Friday, Jul. 09, 1965

At the Perigee

The mercurial man who is President of the U.S. is given to periods of great ebullience and monumental gloom. Lately Lyndon Johnson has found himself at the perigee. He is more somber, subdued and preoccupied than at almost any time since he entered the White House.

This brooding mood was apparent in his lackluster performance at the United Nations' 20th anniversary celebration in San Francisco two weeks ago. In Austin, Texas, last week, he slipped away from church services without stopping for the usual round of friendly handshaking. The green fields and warming sun at his Texas ranch normally soothe him, but he was so restless that he cut short a projected ten-day stay there after only two days and headed back for Washington--despite the fact that he has come to refer to the White House as "Lonely Acres." During ceremonies inaugurating the Early Bird satellite's commercial operations, the President sat glumly in the Cabinet Room, his chin on his fist, as speeches by Britain's Harold Wilson and other world leaders were piped in over loudspeakers.

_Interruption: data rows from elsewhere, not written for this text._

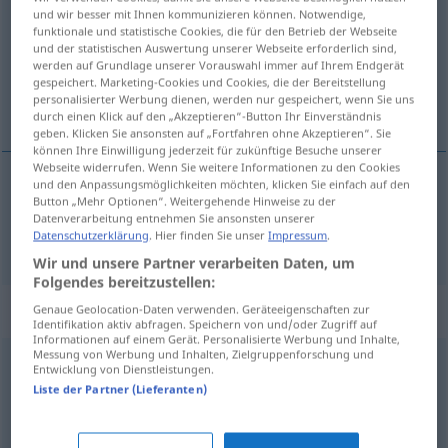
und wir besser mit Ihnen kommunizieren können. Notwendige,
funktionale und statistische Cookies, die für den Betrieb der Webseite
Übersicht aller Übersetzungen
und der statistischen Auswertung unserer Webseite erforderlich sind,
(Für mehr Details die Übersetzung anklicken/antippen)
werden auf Grundlage unserer Vorauswahl immer auf Ihrem Endgerät
gespeichert. Marketing-Cookies und Cookies, die der Bereitstellung
personalisierter Werbung dienen, werden nur gespeichert, wenn Sie uns
подавать <подать> на стол
durch einen Klick auf den „Akzeptieren“-Button Ihr Einverständnis
geben. Klicken Sie ansonsten auf „Fortfahren ohne Akzeptieren“. Sie
können Ihre Einwilligung jederzeit für zukünftige Besuche unserer
Webseite widerrufen. Wenn Sie weitere Informationen zu den Cookies
und den Anpassungsmöglichkeiten möchten, klicken Sie einfach auf den
Button „Mehr Optionen“. Weitergehende Hinweise zu der
подавать
<подать> на
стол
auftischen
Datenverarbeitung entnehmen Sie ansonsten unserer
Datenschutzerklärung
. Hier finden Sie unser
Impressum
.
Wir und unsere Partner verarbeiten Daten, um
Folgendes bereitzustellen:
Synonyme für "auftischen"
Genaue Geolocation-Daten verwenden. Geräteeigenschaften zur
Identifikation aktiv abfragen. Speichern von und/oder Zugriff auf
Informationen auf einem Gerät. Personalisierte Werbung und Inhalte,
Messung von Werbung und Inhalten, Zielgruppenforschung und
Entwicklung von Dienstleistungen.
(jemandem mit etwas) aufwarten
,
auffahren (ugs.)
,
Liste der Partner (Lieferanten)
vorsetzen
,
kredenzen
,
hinstellen (ugs.)
,
auftragen
,
anbieten
,
servieren
,
anrichten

He could record a new legislative victory--House approval of his $5.3 billion housing bill. But the key vote, on a controversial rent-subsidy plan for low-income families, was too close (208 to 202) to give him much comfort. And next day he bolted from the swearing-in ceremonies for General William F. ("Bozo") McKee as new Federal Aviation Agency Administrator without lingering to greet the guests, even though they included the kind of people he usually likes to see--retired Air Force Generals Curt LeMay, Tommy Power and Nate Twining.

The Big Worry. There were reasons enough for President Johnson to fret. Congress was beginning to resist, and that attitude went not only for the Republican opposition but also for liberal Democrats, who were getting tired of hearing about how they jump through a hoop whenever L.B.J. cracks the whip. On Wall Street, the stock market was bouncing back, but its recent gyrations betrayed nervousness about the durability of the record U.S. boom. In the Dominican Republic, the stalemate between junta and rebels was beginning to look like a permanent condition.

What worried the President more than anything else was the Viet Nam war. A lifetime of negotiating with reasonably fair-minded men in the cloakrooms of Congress hardly prepared him for coping with an enemy that rejects any negotiations. As he has come to see it, practically the only alternative left to him is to raise the ante--more equipment, more men and, worst of all, more casualties. He does not like the idea, but he sees no other way out. Lately he has taken to asking friends and critics alike, "What would you do?" So far, no one has come up with an answer that satisfies him.

Not All the Way. Part of Lyndon Baines Johnson's problem is his conviction that anything less than "All the way With L.B.J." is inadequate. His popularity is up to an impressive 70% in the polls, but his image is less than lustrous on U.S. campuses and in foreign chancelleries, and his awareness of this gnaws at him. What frustrates him even more is the steady strain of criticism from the press, whose columnists and White House reporters he has courted and cajoled but never really won. Last week the buzz rose by several decibels in the wake of an extravagantly adulatory speech by one of his own aides (see following story) that became the target of jeering Washington comment, including a slashing Herblock cartoon.

It was, perhaps, in one of those necessary moods of self-consolation that the President, during a visit to the Commerce Department last week, told members of the department's staff: "You are always going to have some unpleasant experiences. But the people will take care of you if you just do right."